Benedict XVI expanded further on ecology, introducing an ecology of peace and social ecology. “The book of nature is one and indivisible,” he wrote in his 2009 social encyclical Caritas in Veritate (Charity in Truth), adding that it encompasses the environment, life, sexuality, the family and social relations. “The deterioration of nature is closely connected to the culture, which shapes human coexistence,” he said.

But, most significantly, Benedict was the first pope to refer to climate change, mentioning it on seven occasions during his pontificate, the first time in 2007. He also became the first pope to wade into the particulars of safeguarding the environment, trumpeting the “immense potential” of solar energy (installing it at the Vatican and signing a U.N. protocol), preserving water systems, “whose stability could be seriously jeopardized by climate change,” and implementing “appropriate policies for the management of forests.”

 

Francis’ Approach

Francis has entered into considerably more detail, devoting a whole sub-chapter to climate change in Ladauto Si, saying it is a “global problem with grave implications: environmental, social, economic, political and for the distribution of goods.” He has also delved into specific scientific areas and discussed a whole range of subjects, from the “decomposition of frozen organic material” to the “disappearance of ecosystems sustained by mangrove swamps.”

The Holy Father has backed up his words with gestures: On the feast of the Immaculate Conception, he allowed environmentalist groups to stage a controversial light show on St. Peter’s Basilica as part of a lobbying attempt to achieve what one of the organizers called “the most ambitious” deal in Paris and even donated his shoes in a show of solidarity with hundreds of climate-change marches taking place across the globe. 
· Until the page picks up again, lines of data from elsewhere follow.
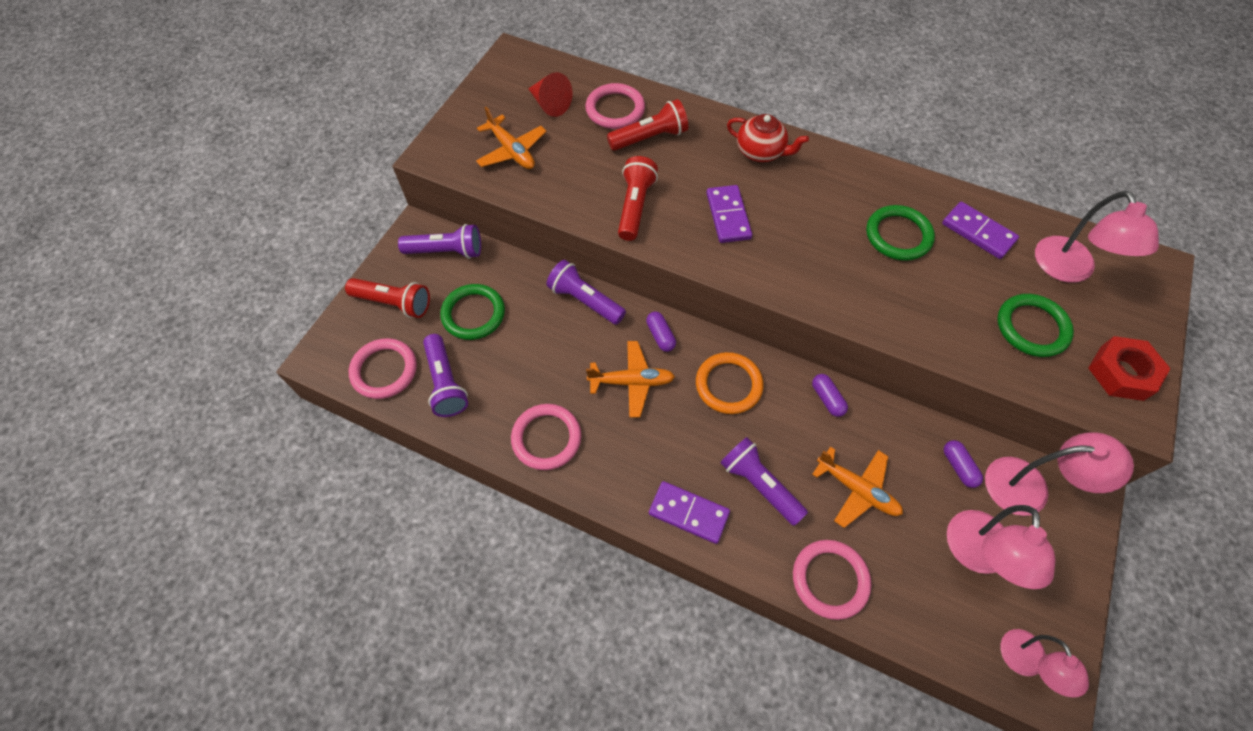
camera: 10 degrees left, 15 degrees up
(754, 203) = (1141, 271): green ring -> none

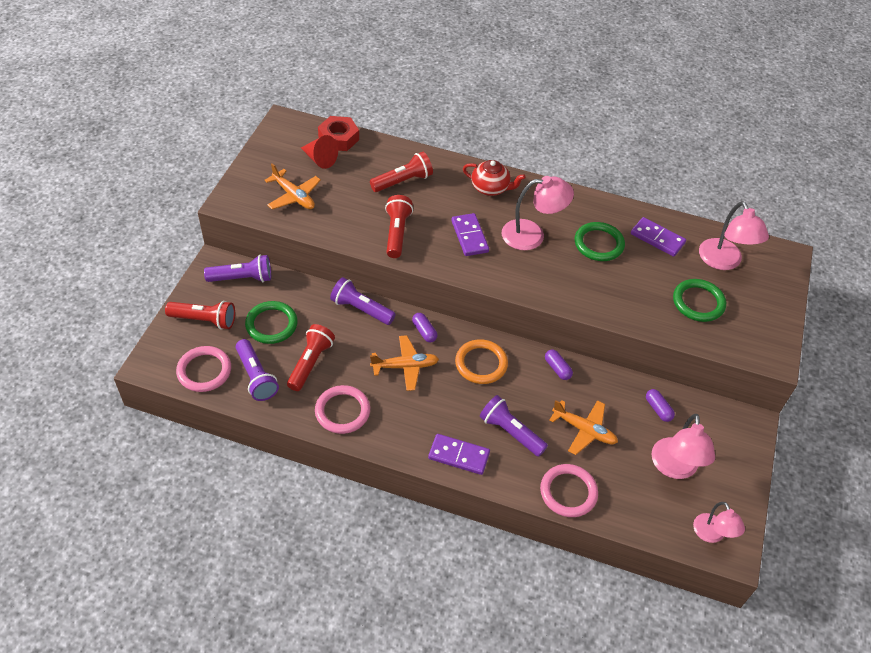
camera: 10 degrees left, 10 degrees down
(514, 369) = (310, 363): none -> red flashlight
(615, 109) = (373, 161): pink ring -> none
(1029, 487) = (710, 419): pink lamp -> pink lamp (532, 235)
(1122, 373) = (762, 329): red nut -> red nut (338, 138)

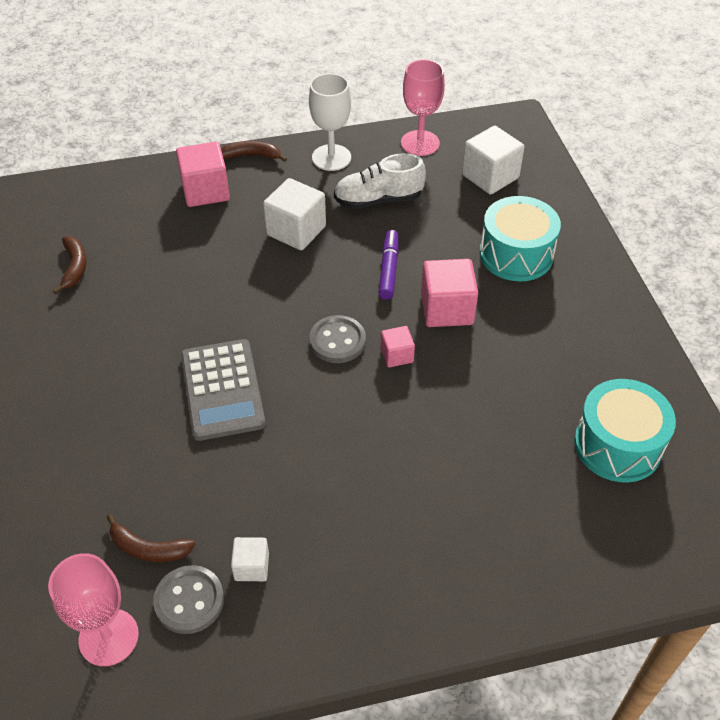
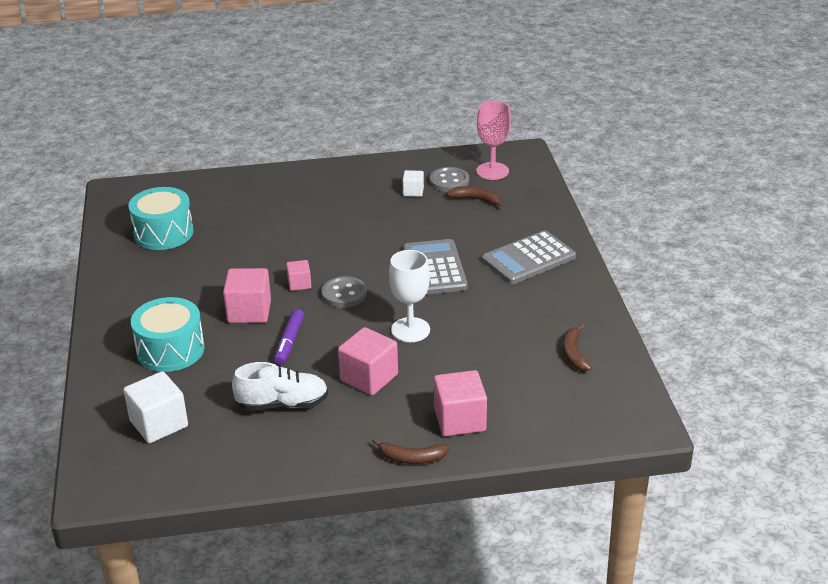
camera: 175 degrees left, 15 degrees down
(92, 414) = (529, 259): none -> grey calculator
(296, 231) = (369, 377): white cube -> pink cube
(331, 157) = (322, 452): white goblet -> white goblet (410, 330)
(420, 143) = (219, 466): pink goblet -> none

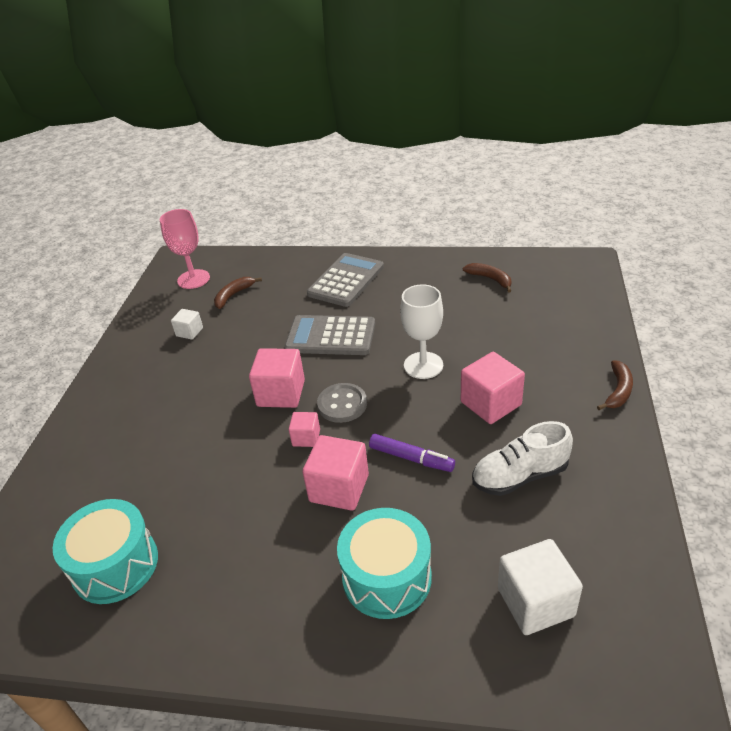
camera: 70 degrees left, 5 degrees up
(282, 404) = (519, 476): white shoe -> white shoe turned 120 degrees counterclockwise
(449, 181) = (189, 307): grey button -> none
(460, 420) = (567, 353): pink cube -> pink cube (281, 393)
(529, 259) = (346, 280): grey calculator -> grey calculator turned 135 degrees counterclockwise
(573, 354) = (490, 279): brown banana -> brown banana turned 150 degrees counterclockwise

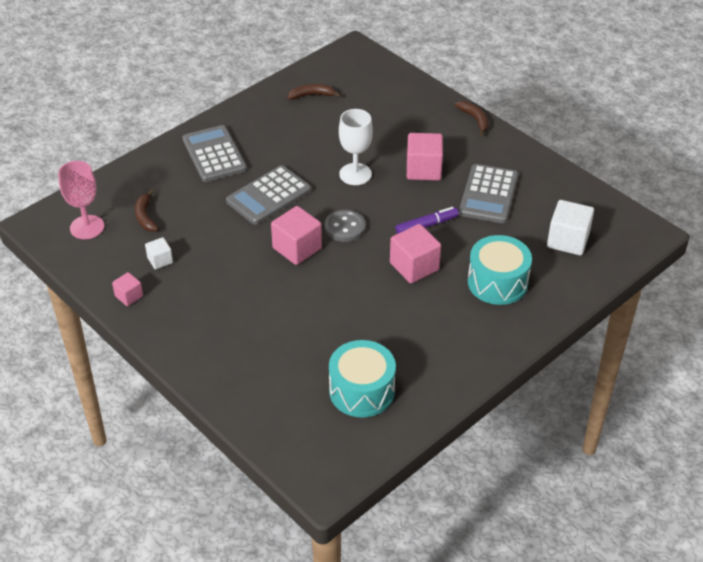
camera: 55 degrees left, 5 degrees up
(306, 438) = (354, 258): pink cube -> pink cube (129, 296)
(519, 476) = (488, 194): white shoe -> grey calculator

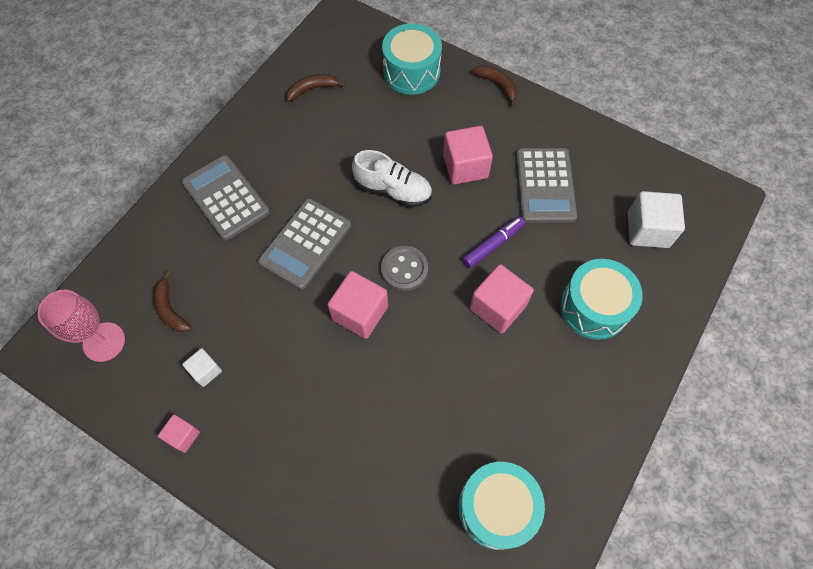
camera: 15 degrees left, 20 degrees up
(355, 174) = (393, 190): white goblet -> white shoe
(402, 97) = (411, 71): none -> turquoise drum

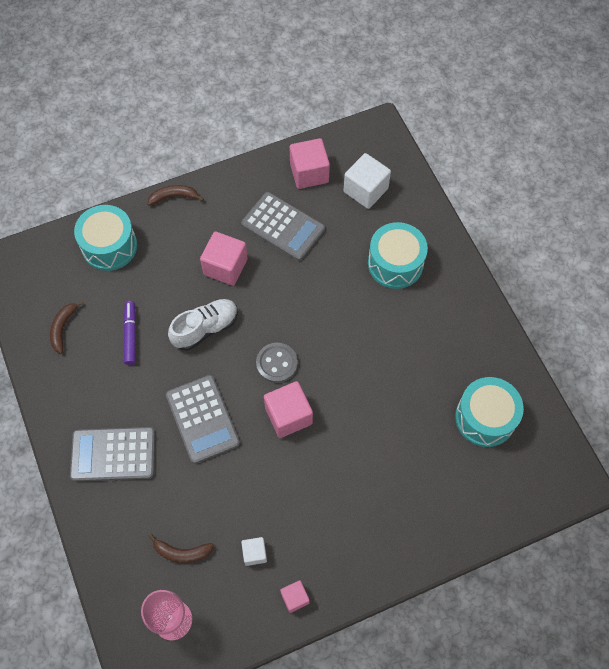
camera: 55 degrees left, 0 degrees up
(493, 245) = (302, 292): purple marker -> purple marker (131, 335)
(498, 307) = (351, 322): pink cube -> pink cube (309, 173)

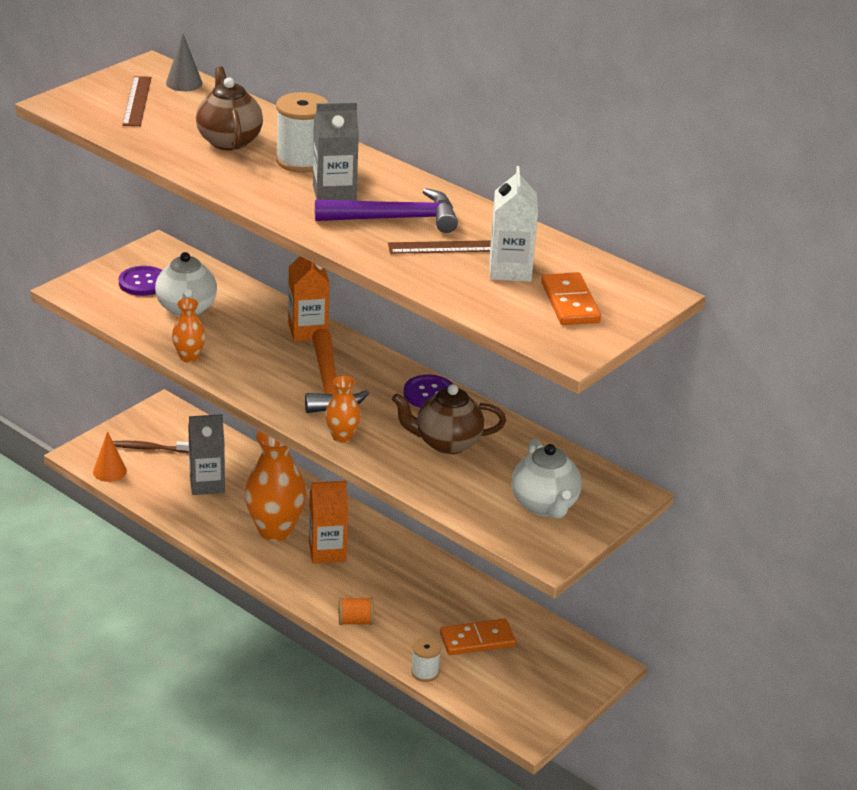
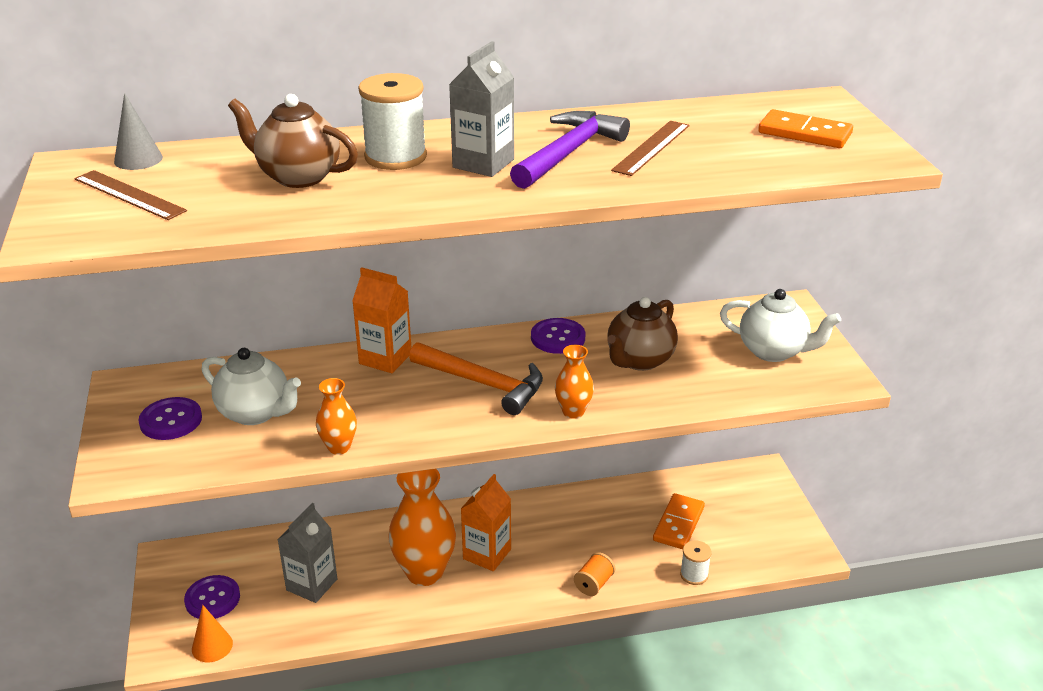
camera: 50 degrees left, 0 degrees up
(149, 448) = (212, 599): brown toothbrush -> purple button
(510, 270) = (722, 138): white carton -> none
Cardinal Turkson said the Pope’s position reflects his experience and that Laudato Si and the Pope’s advocacy for climate-change science are in continuity with his predecessors and build on what they said on the environment. The Pope’s position reflects his experience as a pastor, the cardinal told the Register; the cardinal feels Francis has been “prudent” when it comes to the subject of climate change.

The Pope, who has listened to bishops explaining how their islands are disappearing or ecosystems are being destroyed, is “not claiming any dogmatic position” or an “article of faith,” Cardinal Turkson said, but he recognized that climate change can be evidenced, even if “difficult to evaluate.”

“A whole lot of temptations are involved in this,” he said, referring to potential costs involved, but he believes, like the Pope, that a multifaceted approach is needed — one that tackles not only climate-change prevention, but also implementing defenses against natural disasters.

“Wisdom demands that we take a dispassionate look at it and try to do the one thing that Catholic social teaching often talks about: the well-being of the human being in all these situations,” he said.

 

‘Respect for Nature’

That means engaging with the U.N., Cardinal Turkson stressed, even if the international body sometimes supports policies antithetical to Church teaching. And with Francis’ popular global standing, the cardinal said his moral voice is being heard.

“There has never been a pope whose writings have been quoted so profusely at a meeting like this one,” Cardinal Turkson noted. “And when the quotes are read, it’s not what the Pope said about climate change; it’s about what the Pope has said about respect for nature.”